This helps to make the new student comfortable with the teacher, getting the ettiquette down ( to help the new student with belting up and bowing in during a group class), and hopefully motivate the new person by showing a little of the material...

As for the gentleman that mentioned some early accomplishment, I like to teach a simple blocking drill the first "group" class or two, something that can be practice at home and is fun.

My .02

Jamey


----------



## IWishToLearn (Nov 27, 2005)

I start my students with their fighting stance and one or two (depending on the individual's ability to absorb material) simple simple self defense techniques so they can see how their fighting stance relates to a self defense maneuver. On the rare occassion the student picks up all of that (like my naturally gifted student) I introduce them to the overview of power from stance changes and show them stance changes and how to make a fist.


----------



## MJS (Nov 27, 2005)

dianhsuhe said:
			
		

> My instructor used to ALWAYS start with a private lesson first with any new student to get the ettiquette and bowing in/out down first. He would show them a few stances, punches and kicks, not getting into detail quite yet, then he would demonstrate a couple techniques so the student can see what they will be learning.
> This helps to make the new student comfortable with the teacher, getting the ettiquette down ( to help the new student with belting up and bowing in during a group class), and hopefully motivate the new person by showing a little of the material...


 
My last school did the same thing.  A half hour intro lesson, designed to give the new student a taste of the art.  I was primarily in charge of the intros, and it was pretty much like you mention above.  There were a few times when I'd show a technique, but again, I wanted to focus on the basics first.

Mike


----------



## ChineseKempoJerry (Nov 27, 2005)

I have to agree with Dark Kenpo Lord.  Stances are very important.  I teach the different stances, how to get into them, how weight distribution can feel from transition to transition, and why stances are important (the basis of most sytems is to break the structure "balance" of your opponent).  My new students are very impatient, but I will not rush this.  I do not show a technique until I know they understand this and some other key elements.

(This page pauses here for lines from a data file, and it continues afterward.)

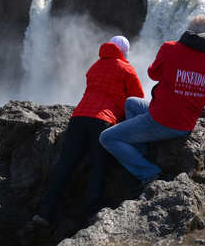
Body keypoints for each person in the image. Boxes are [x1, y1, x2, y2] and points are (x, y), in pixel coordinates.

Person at [99, 14, 205, 188]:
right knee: (131, 103)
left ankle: (148, 173)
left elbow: (153, 74)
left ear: (188, 31)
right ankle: (141, 153)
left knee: (107, 138)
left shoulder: (170, 48)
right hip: (186, 124)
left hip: (160, 120)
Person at [33, 35, 144, 226]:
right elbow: (137, 99)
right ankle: (92, 216)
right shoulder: (126, 68)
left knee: (64, 165)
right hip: (103, 121)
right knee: (98, 167)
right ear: (124, 52)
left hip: (78, 118)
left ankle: (44, 213)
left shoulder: (95, 66)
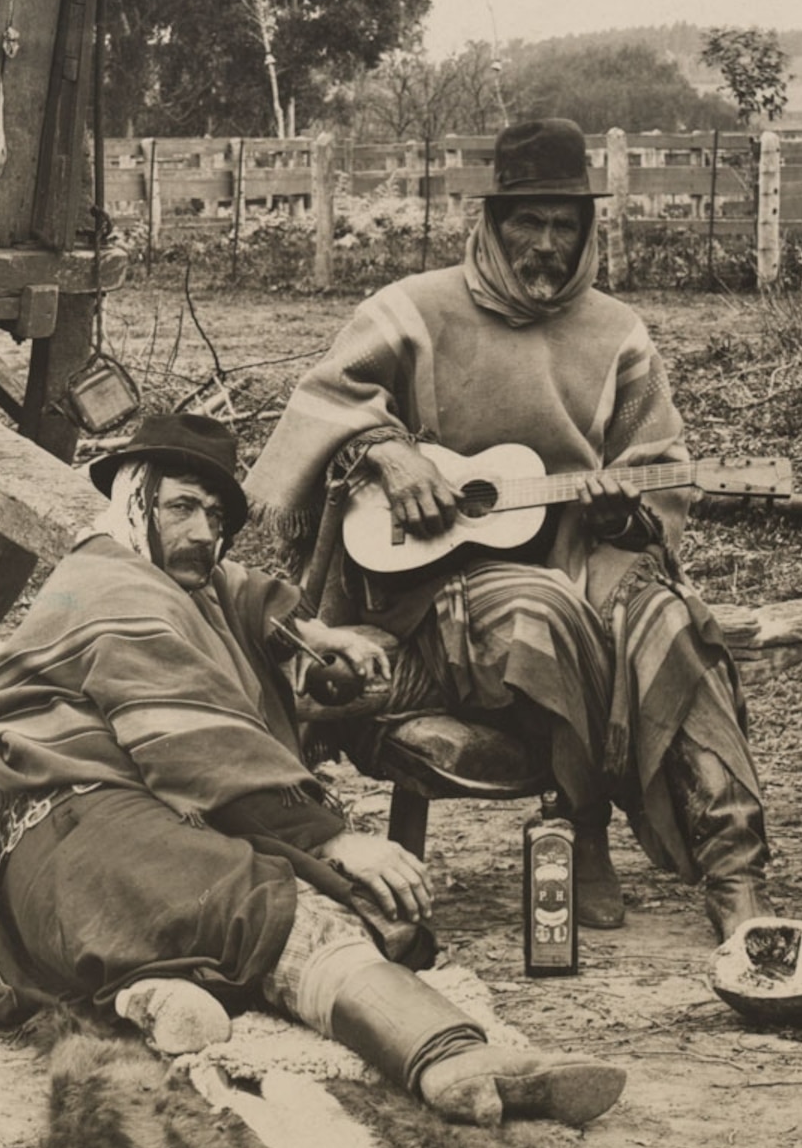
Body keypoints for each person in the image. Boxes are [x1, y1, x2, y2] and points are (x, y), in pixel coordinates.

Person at [0, 413, 628, 1128]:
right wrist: (332, 839)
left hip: (107, 829)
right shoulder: (115, 590)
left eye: (214, 514)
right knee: (261, 899)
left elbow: (239, 591)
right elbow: (196, 744)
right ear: (135, 503)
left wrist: (308, 631)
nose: (202, 531)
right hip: (69, 829)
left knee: (357, 915)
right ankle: (447, 1056)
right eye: (181, 507)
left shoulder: (166, 572)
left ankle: (156, 990)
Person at [243, 118, 774, 938]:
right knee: (540, 613)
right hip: (427, 589)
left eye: (567, 225)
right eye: (528, 220)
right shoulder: (411, 310)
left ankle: (735, 876)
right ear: (489, 224)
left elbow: (657, 468)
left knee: (672, 623)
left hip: (576, 555)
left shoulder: (618, 334)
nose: (548, 245)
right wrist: (389, 451)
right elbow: (322, 403)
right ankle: (581, 824)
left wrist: (620, 509)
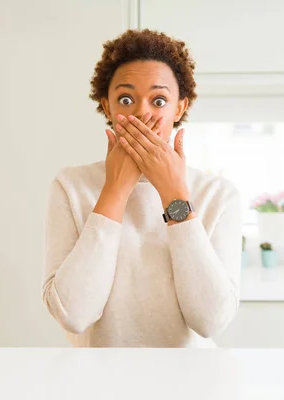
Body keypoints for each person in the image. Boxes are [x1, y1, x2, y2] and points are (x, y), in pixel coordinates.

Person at [42, 29, 242, 347]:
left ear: (179, 108)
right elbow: (74, 314)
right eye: (125, 99)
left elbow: (211, 320)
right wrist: (116, 190)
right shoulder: (71, 186)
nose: (142, 113)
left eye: (159, 100)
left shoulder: (217, 194)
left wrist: (175, 196)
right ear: (107, 107)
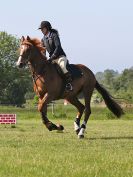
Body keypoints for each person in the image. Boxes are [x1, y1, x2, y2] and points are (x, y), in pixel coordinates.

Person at [38, 21, 73, 91]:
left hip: (60, 57)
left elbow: (58, 47)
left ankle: (69, 84)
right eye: (41, 29)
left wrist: (53, 56)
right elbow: (43, 50)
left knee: (62, 66)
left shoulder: (54, 35)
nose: (41, 30)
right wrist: (43, 58)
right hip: (52, 59)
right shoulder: (43, 39)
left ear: (47, 28)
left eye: (42, 29)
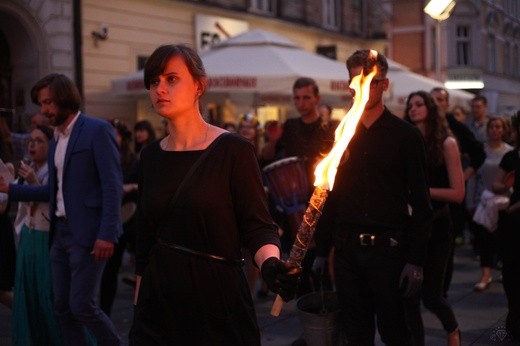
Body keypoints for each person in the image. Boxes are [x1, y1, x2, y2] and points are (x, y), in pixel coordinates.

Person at [129, 44, 300, 345]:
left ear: (199, 85)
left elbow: (258, 226)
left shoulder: (234, 150)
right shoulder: (151, 157)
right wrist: (138, 311)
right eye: (154, 81)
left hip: (217, 302)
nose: (160, 89)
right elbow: (144, 243)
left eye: (171, 78)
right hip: (160, 305)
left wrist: (272, 265)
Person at [312, 49, 432, 345]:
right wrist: (320, 249)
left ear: (385, 84)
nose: (366, 87)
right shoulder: (339, 134)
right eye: (358, 80)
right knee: (355, 332)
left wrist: (416, 260)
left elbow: (421, 203)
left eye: (374, 81)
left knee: (395, 331)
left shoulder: (405, 136)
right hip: (348, 250)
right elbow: (330, 195)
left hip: (390, 252)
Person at [0, 73, 124, 346]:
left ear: (65, 98)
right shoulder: (56, 138)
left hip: (89, 234)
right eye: (41, 103)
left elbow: (112, 186)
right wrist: (12, 189)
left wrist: (106, 234)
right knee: (62, 308)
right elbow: (51, 191)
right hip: (60, 233)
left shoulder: (96, 130)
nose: (44, 109)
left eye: (49, 102)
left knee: (82, 305)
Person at [261, 77, 335, 298]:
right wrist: (273, 140)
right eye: (297, 98)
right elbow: (266, 156)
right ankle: (308, 326)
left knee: (322, 268)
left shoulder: (329, 128)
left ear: (317, 99)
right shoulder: (290, 126)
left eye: (306, 97)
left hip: (323, 204)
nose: (301, 102)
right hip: (294, 207)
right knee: (298, 268)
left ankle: (327, 325)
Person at [404, 90, 464, 346]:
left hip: (438, 226)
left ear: (430, 108)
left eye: (419, 104)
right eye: (410, 106)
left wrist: (422, 192)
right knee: (408, 295)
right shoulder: (407, 141)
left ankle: (453, 331)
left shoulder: (446, 143)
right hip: (411, 227)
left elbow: (458, 193)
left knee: (431, 296)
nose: (413, 109)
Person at [430, 87, 486, 297]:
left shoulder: (456, 128)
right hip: (428, 194)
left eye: (439, 100)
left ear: (446, 104)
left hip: (450, 196)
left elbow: (478, 153)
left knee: (447, 244)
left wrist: (464, 175)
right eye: (432, 99)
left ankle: (441, 289)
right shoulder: (420, 127)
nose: (435, 103)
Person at [11, 125, 62, 345]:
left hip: (45, 236)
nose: (32, 144)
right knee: (27, 294)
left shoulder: (55, 170)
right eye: (30, 140)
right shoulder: (28, 167)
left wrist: (32, 180)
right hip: (28, 236)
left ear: (51, 145)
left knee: (47, 296)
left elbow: (52, 200)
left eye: (39, 140)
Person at [99, 119, 139, 316]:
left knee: (114, 268)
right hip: (105, 218)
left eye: (114, 134)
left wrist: (130, 188)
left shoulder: (133, 161)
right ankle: (102, 312)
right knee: (106, 271)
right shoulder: (99, 157)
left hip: (129, 221)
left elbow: (142, 187)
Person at [471, 117, 513, 292]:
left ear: (504, 130)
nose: (495, 130)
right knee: (484, 239)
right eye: (492, 127)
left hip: (505, 200)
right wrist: (471, 199)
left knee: (504, 238)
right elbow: (474, 176)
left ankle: (504, 269)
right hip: (485, 199)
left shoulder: (509, 152)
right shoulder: (481, 151)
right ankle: (485, 274)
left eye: (498, 127)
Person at [493, 112, 520, 341]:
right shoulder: (511, 157)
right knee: (511, 274)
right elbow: (496, 183)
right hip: (513, 224)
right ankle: (513, 322)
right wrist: (505, 187)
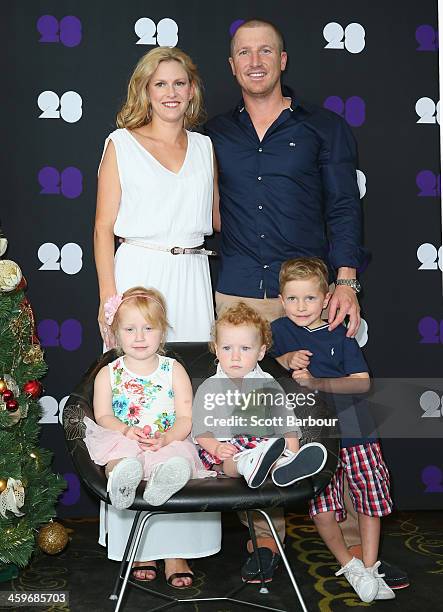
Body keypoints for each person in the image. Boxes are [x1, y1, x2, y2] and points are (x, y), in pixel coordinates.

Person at [206, 18, 408, 590]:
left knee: (330, 415)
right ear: (232, 65)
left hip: (309, 296)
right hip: (240, 291)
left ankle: (352, 550)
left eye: (265, 50)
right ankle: (266, 540)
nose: (255, 60)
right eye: (244, 52)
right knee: (253, 420)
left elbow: (345, 207)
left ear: (284, 59)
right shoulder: (213, 134)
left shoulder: (325, 128)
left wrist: (346, 282)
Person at [93, 47, 221, 586]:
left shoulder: (207, 147)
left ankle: (179, 548)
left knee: (184, 404)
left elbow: (212, 219)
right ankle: (137, 539)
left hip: (192, 278)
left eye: (180, 83)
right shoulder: (120, 144)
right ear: (144, 90)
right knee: (136, 404)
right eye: (159, 83)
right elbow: (102, 228)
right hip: (139, 279)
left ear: (193, 90)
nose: (170, 92)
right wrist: (110, 300)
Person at [271, 258, 394, 601]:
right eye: (292, 299)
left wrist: (316, 382)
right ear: (282, 299)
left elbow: (361, 383)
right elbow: (262, 368)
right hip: (316, 435)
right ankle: (349, 566)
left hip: (356, 431)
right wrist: (284, 360)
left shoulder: (340, 332)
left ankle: (369, 566)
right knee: (322, 508)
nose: (300, 307)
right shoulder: (279, 331)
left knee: (369, 498)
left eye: (309, 299)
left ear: (325, 299)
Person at [194, 302, 327, 581]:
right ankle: (254, 464)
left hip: (263, 445)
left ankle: (285, 467)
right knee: (234, 461)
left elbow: (285, 421)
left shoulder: (267, 383)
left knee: (273, 448)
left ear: (261, 351)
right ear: (216, 349)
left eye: (245, 349)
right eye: (227, 348)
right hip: (224, 452)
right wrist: (216, 447)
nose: (235, 357)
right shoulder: (210, 387)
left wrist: (292, 450)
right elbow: (201, 431)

How do I get away with this? Answer - If they do not persevere in something so simple, how will they stay focused to learn the rest of the art?

Best Regards,

Jerry


----------



## MJS (Nov 29, 2005)

Ok, it seems like the majority is in favor of stance work being the first thing that is taught.  So, what is taught from that point?  From that point, I feel that some of the basic blocks, punches and kicks sould be addressed.  Of course, following along the same lines are building a good, solid base, the strikes should also be taught correctly with proper form.

Anyone else??

Mike


----------



## Navarre (Nov 29, 2005)

I agree that emphasis should be placed on basic techniques (strikes, blocks, and kicks). Repetition of these forms part of the foundation for technically sound movement as one changes from stance to stance.

I think the next step would be understanding the concept of distance and how to adapt the techniques and stances learned to accomodate it.  The ideal range for a kick is not the same as for a punch or for a throw and it varies with each technique. Front kicks and roundhouse kicks are not the same because of the difference in hip rotation.


----------